The Court of Appeal has held that it was direct disability discrimination to refuse a police officer’s request to transfer to a new role because of a perceived disability.

This was the first time the CoA has upheld the case law on Perceived Disability Discrimination which had only ever been applied in the EAT previously. They held that where the discriminator acts in a way which is due to a perceived disability, but the illness falls short of the definition, then the fact that the person acting in such a way thinks the employee is disabled is sufficient for a claim under direct discrimination.

The claimant was a serving police officer. She requested a transfer from Wiltshire to Norfolk Constabulary. At her medical it was found she had some hearing loss with tinnitus. The impairment meant she fell just short of National Recruitment Standards. However, guidance made clear that this standard was not binding and that candidates could and should be looked at individually and assessed in terms of ability based on activities of an operational constable.

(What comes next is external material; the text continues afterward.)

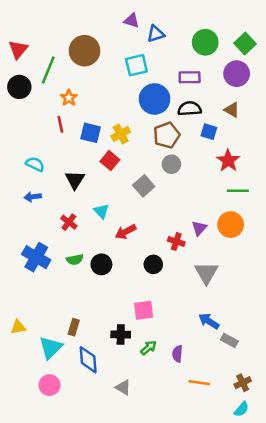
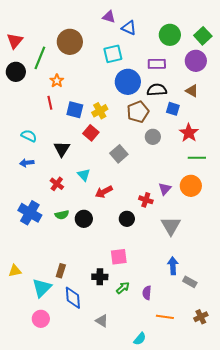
blue triangle: (156, 34) -> (129, 28), turned 42
gray circle: (171, 164) -> (153, 137), moved
blue arrow: (209, 321) -> (173, 266), turned 54
cyan semicircle: (241, 409) -> (140, 339), moved

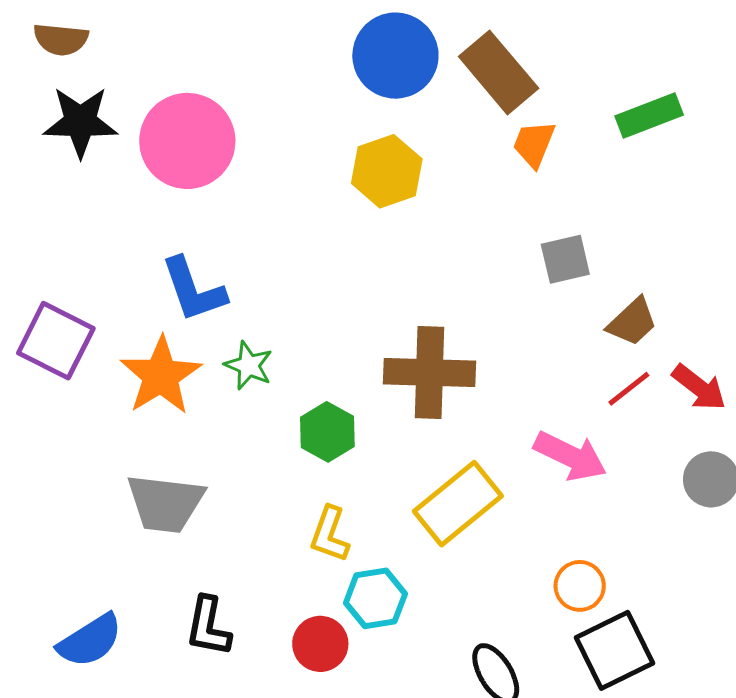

The Claimant openly admitted that her hearing loss did not have an adverse effect on her ability to carry out her duties or her daily activities. Moreover, the force also agreed that she was carrying out operational frontline duties without any difficulty. However, when she applied to transfer to the new role, her request was refused on the stereotypical and mistaken assumption about the effects of what was perceived to be a progressive condition which would mean that she would not be able to carry out her front-line duties in the future. It was found that the manager reviewing her application perceived incorrectly that the Claimant would effectively become a “burden” upon on the force and her illness would prevent her from being called out on frontline duties as required, by the responses in which she gave. This amounted to direct disability discrimination even though she was not currently disabled.

The parties and the Court of Appeal agreed, that for there to be a perceived disability, the discriminator must "believe that all the elements in the statutory definition of disability are present".